Marx nahm sein Glas und nippte: »Ach, Herr Wirt, das ist vom selben, mit dem Sie mich dazumal erquickten. Ja, mich anlangend«, fuhr er fort, »wir drei, wie Sie uns hier sehen, gehören zu dem jetzt so seltenen Orden der fahrenden Sänger, aber wir hoffen frischen Schwung hineinzubringen.«
»Des wär! Ei, was Se saget!« sagte der Wirt und schaute uns mit unglaublich dummen Augen an.
»Sie scheinen Zweifel zu hegen, lieber Mann«, nahm jetzt Franz das Wort und sah ihn mit Würde durch seine Brille an; »es ist Ihnen auch nicht gerade zu verdenken, aber – liebe Sangesbrüder, habt die Güte!« Und er verteilte wiederum die Stimmen.
»Ei was, machet Se koine G'schichte!« rief unser Wirt; »i han jo net da mindeschte Zweifel.«
Aber schon taktierte Franz: »Eins, zwei!« und »Tropfen von Tau!« scholl es in so reinem Dreiklang; ich weiß nicht, half uns der Morgen, der so hell in die Fenster schien; mir war, wir hätten's niemals noch so schön gesungen.
Der Wirt hatte beide Hände auf den Tisch gestemmt und sah uns bewegungslos mit seinen runden Augen an. »Noi, so was!« rief er. »Ebbes so Schönes!

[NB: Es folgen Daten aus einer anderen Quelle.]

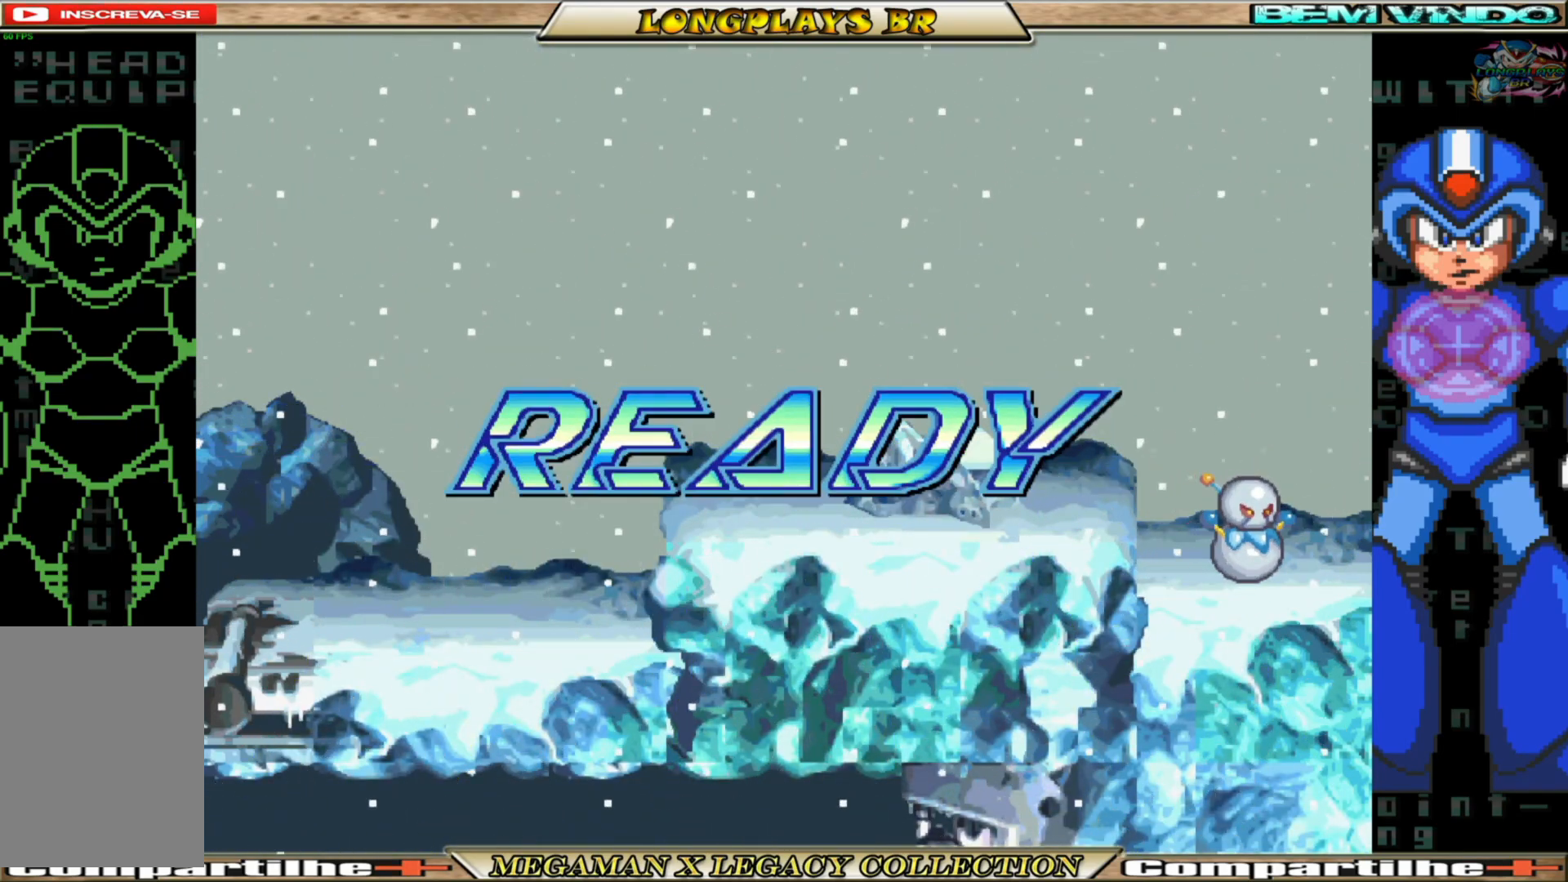
{"buttons": [], "left_stick": "center", "right_stick": "center", "events": [[500, "DPAD_LEFT", "up"]]}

Wo hent Se des denn profitiert? Aber halt!« Und er schlug mit der Faust auf den Tisch. »I hol mei Weib! Ah, wia di jung gwea isch, hot se au g'sunge wie a Lerchele! Und mei Tochter, dia hot Klavierstund beim Lehrer hie. Gelt, so singet's uns no emol!«
Er wollte davontraben, aber Franz hielt ihn zurück. »Warten sie, Herr Wirt, wir singen's Ihnen schon gern noch einmal wieder; aber, wissen Sie, hier? In der ordinären Gaststub? Es geht schon auf fünf Uhr, es könnten Leute kommen – das paßt sich nicht für unsern Stand.«
»Ja, ja«, sagte der Wirt, »i hör, i begreif scho, aber kommet Se no nauf in die ober' Stub, in unser guete Stub, da wird's schon gehe!«
Franz warf uns einen triumphierenden Blick zu, und der Wirt führte uns eine Treppe hinauf in eine leidlich möblierte Stube mit niedriger Decke, worin sich außer den Bildern von König und Königin auch eine Art von hartem Sofa vorfand. Dann lief er fort und kam bald mit einer sauberen Fünfzigerin und einem etwa zehnjährigen Mädchen in die Stube.